The acquisitions of veterans like Channing Frye and Richard Jefferson have helped bolster the bench, and guys such as J.R. Smith, Tristan Thompson and Iman Shumpert will be placed in proper roles in the rotation behind the Cavs’ Big Three instead of being relied on to be second, third and fourth options as they were a year ago.
History Is At Stake
The Warriors are looking to capitalize on a historic season by winning back-to-back NBA championships, and in LeBron James’ sixth straight Finals appearance (seventh overall), he is trying to deliver a championship to the city of Cleveland. History will be made either way depending on who wins the series. I am sure that neither team wants to be on the wrong end of history.
All Eyes On The King
Last year in the Finals, LeBron had to channel his inner 2Pac as he played with a "Me Against the World" attitude. This year, he hopes to have a different feel since he is playing with a full roster. No matter what LBJ does, the hate-watching will be in full force. Comparisons to Michael Jordan will overshadow anything that he accomplishes, and whispers of what it means if LeBron takes a fifth Finals loss will grow even louder, if it comes to that.
It’s no secret that LeBron is 2-4 in the NBA Finals. We are talking about a guy who made SIX CONSECUTIVE, not to mention he’s done so with three different coaches, three different systems and a variety of teammates. No matter how many championships he’ll win, the litmus test of being 6-0 set by Michael Jordan will always hold a dark cloud over LeBron. Nobody is arguing that James is the G.O.A.T., but in the words of Pat Riley, he is the B.O.A.T.: Best of All Time.
Against the Warriors, he will need to play like a man possessed, but he also has to instill trust in his teammates. Last year, he did everything for the Cavs except for driving the team bus as he averaged 35.8 points, 8.8 assists and 13.3 rebounds. He was the first player to lead his team in all categories in the NBA Finals history. LeBron knows what it feels like to play all by himself (word to Celine Dion), but this year he has help on the sidelines with a new coach and on the court with a healthy Love and Irving. Now that help has arrived, the excuses will be held to a minimum.

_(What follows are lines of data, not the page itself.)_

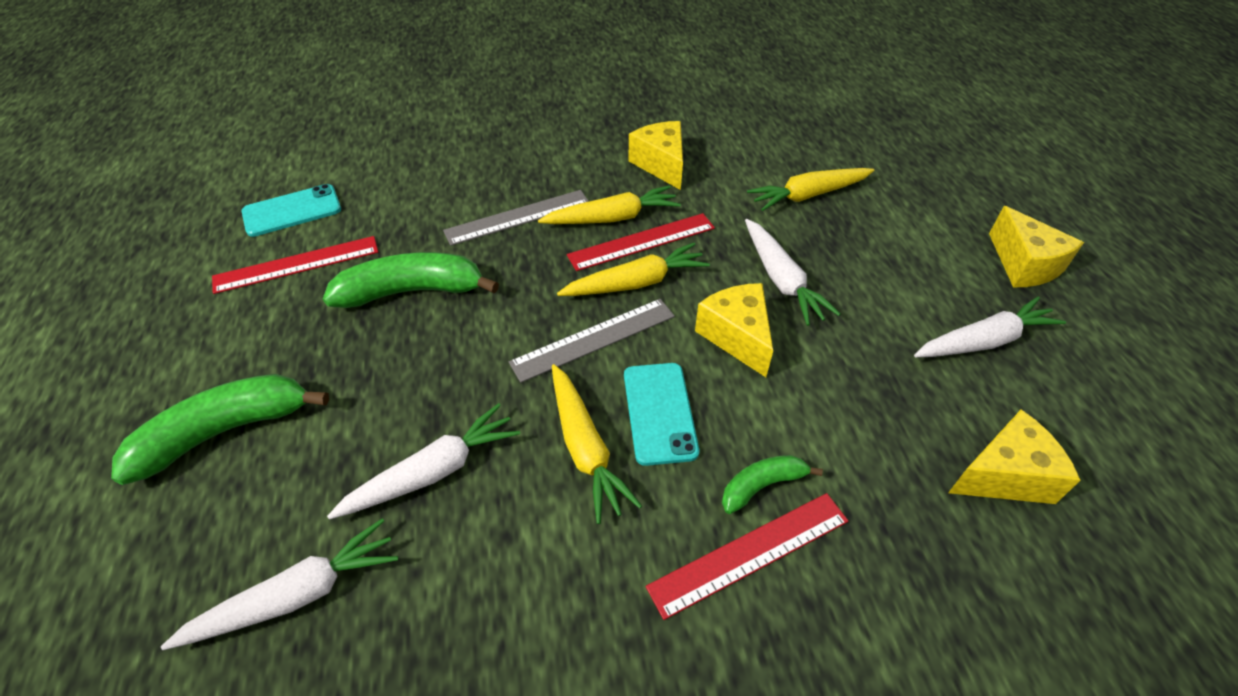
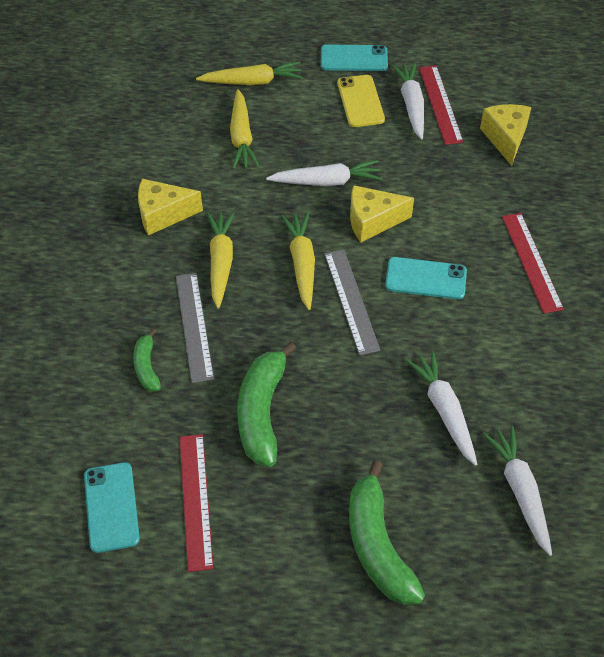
camera: 75 degrees left, 5 degrees up
(585, 448) = (444, 323): yellow carrot -> yellow carrot (252, 82)
(642, 242) = (257, 250): red ruler -> red ruler (440, 104)
(761, 485) = (490, 243): green banana -> green banana (147, 367)
(947, 286) = (360, 101): none -> yellow phone
(1023, 265) = (354, 58): yellow cheese -> turquoise phone

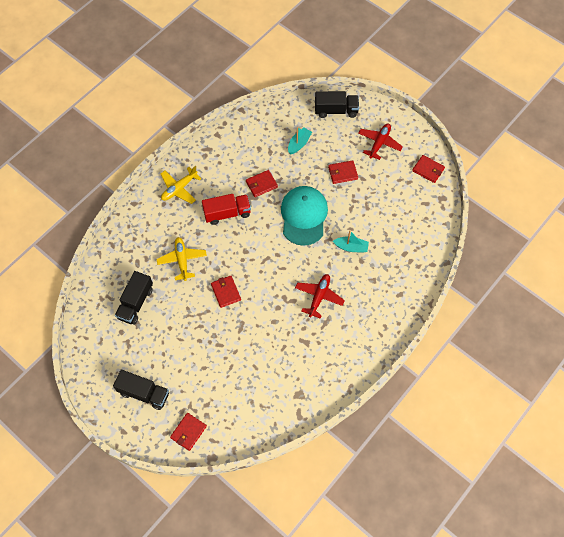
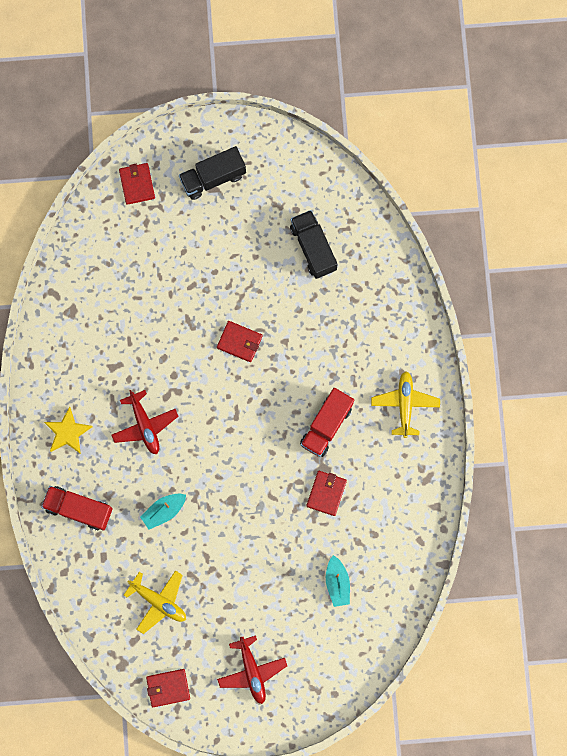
camera: 135 degrees right, 15 degrees up
(182, 260) = (316, 332): yellow plane -> yellow plane (158, 601)
(304, 216) = (246, 499): turquoise cap -> none
(336, 110) = (340, 668): black truck -> none
(342, 173) = (255, 592): red wallet -> none
(364, 331) = (67, 432): none -> yellow star
(395, 287) = (79, 509): none -> red truck

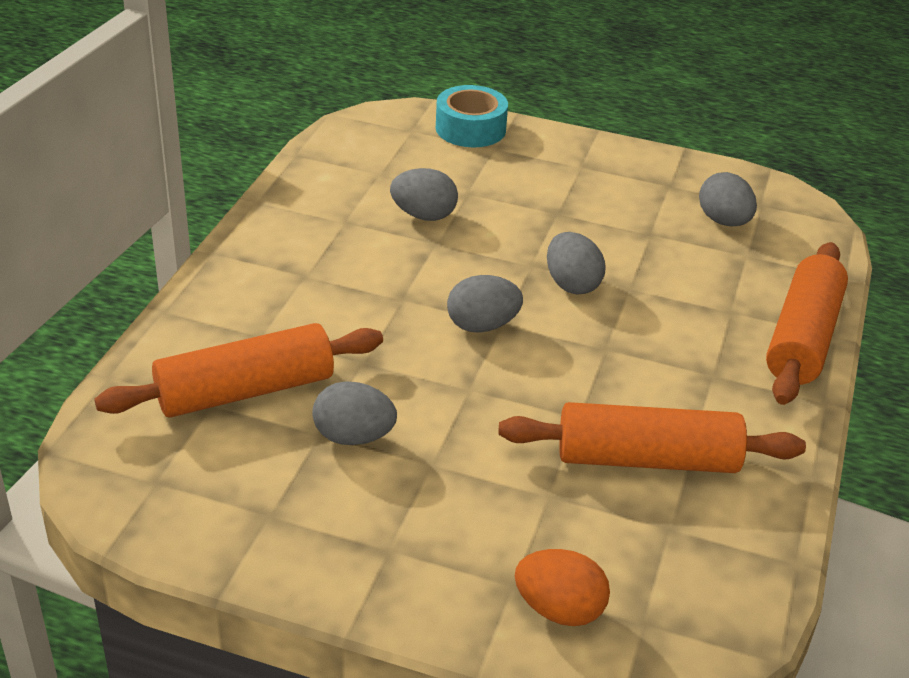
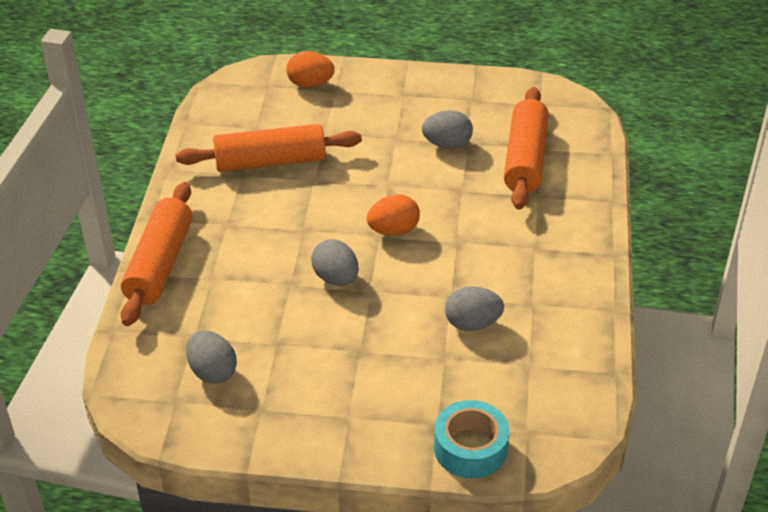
camera: 170 degrees right, 5 degrees up
(245, 391) = (525, 159): orange rolling pin -> orange rolling pin turned 45 degrees counterclockwise
(482, 326) = (393, 230): grey egg -> orange egg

LeBron’s legacy is already cemented as one of the best players that the NBA has ever seen, and with a third championship against what many have called the best team in league history would be an awesome achievement to add to his undeniable basketball résumé. Whether James walks away with a ring or not, all eyes will be on No. 23.
Thursday can’t come soon enough. In the words of the great Terrell Owens, get ya’ popcorn ready.